Proceedings supplementary to execution.

SECTION 292. Order for discovery of property, examination of judgment debtor, &c.

293. Any debtor to execution debtor may pay his debt to the sheriff.

294. Examination of debtors of judgment debtor, or of those having property belonging to him.

295. Witness required to testify.

296. Compelling party or witnesses to attend.

297. What property may be ordered to be applied to the execu

tion.

298. Judge may appoint receiver and prohibit transfer of prop

erty.

299. Proceedings upon claim of another party to property, or on denial of indebtedness to judgment debtor.

300. Reference by judge.

301. Costs of proceeding.

302. Disobedience of order, how punished.

§ 292. (Am'd 1849, 1857, 1858, 1859, 1863, 1867.) Order for discovery of property, examination of judgment debtor, &c.

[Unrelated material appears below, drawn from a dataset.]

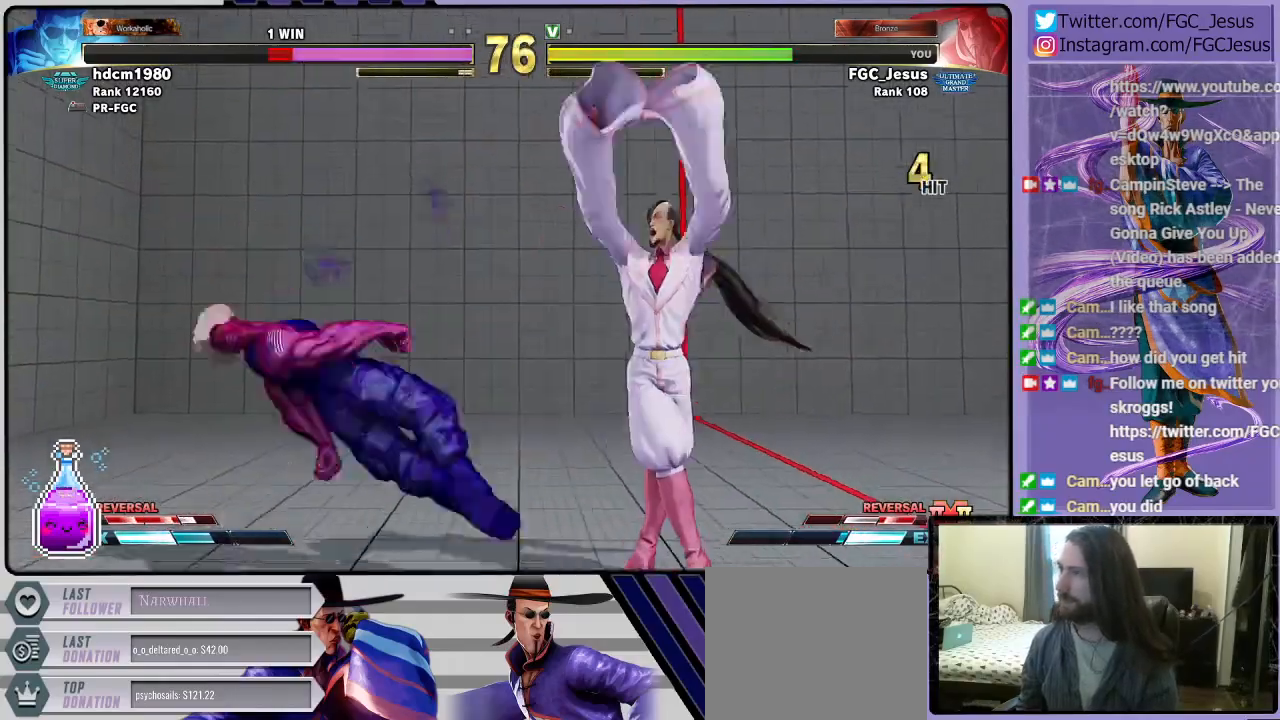
{"buttons": ["DPAD_DOWN"], "left_stick": "center", "right_stick": "center", "events": [[100, "R1", "up"], [167, "R1", "down"], [234, "R1", "up"], [301, "R1", "down"], [367, "R1", "up"], [434, "R1", "down"], [467, "DPAD_LEFT", "up"], [467, "R1", "up"]]}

(1.) When an execution against property of the judgment debtor, or of any one of the several debtors in the same judgment, issued to the sheriff of the county where he resides or has a place of business, or, if he do not reside in the State, to the sheriff of the county where a judgment-roll, or a transcript of a justice's judgment for twenty-five dollars or upward, exclusive of costs, is filed, is returned unsatisfied in whole or in part, the judgment creditor, at any time after such return made, is entitled to an order from a judge of the court, or a county judge of the county to which the execution was issued, or a judge of the court of common pleas for the city and county of New York, when the execution was issued to such city and county, requiring such judgment debtor to appear and answer concerning his property, before such judge at a time and place specified in the order, within the county to which the execution was issued. But in case of an order made by a justice of the supreme court all subsequent proceedings shall be had before some justice in the judicial district where the judgment debtor resides, to be specified in the order. (2.) After the issuing of an execution against property, and upon proof by affidavit, of a party or otherwise, to the satisfaction of the court or a

judge thereof, or county judge, or any judge of the court of common pleas for the city and county of New York, that any judgment debtor residing in the county where such judge or officer resides, has property which he unjustly refuses to apply towards the satisfaction of the judgment, such court or judge may, by an order, require the judgment debtor to appear at a specified time and place, to answer concerning the same; and such proceedings may thereupon be had for the application of the property of the judgment debtor towards the satisfaction of the judgment as are provided upon the return of an execution.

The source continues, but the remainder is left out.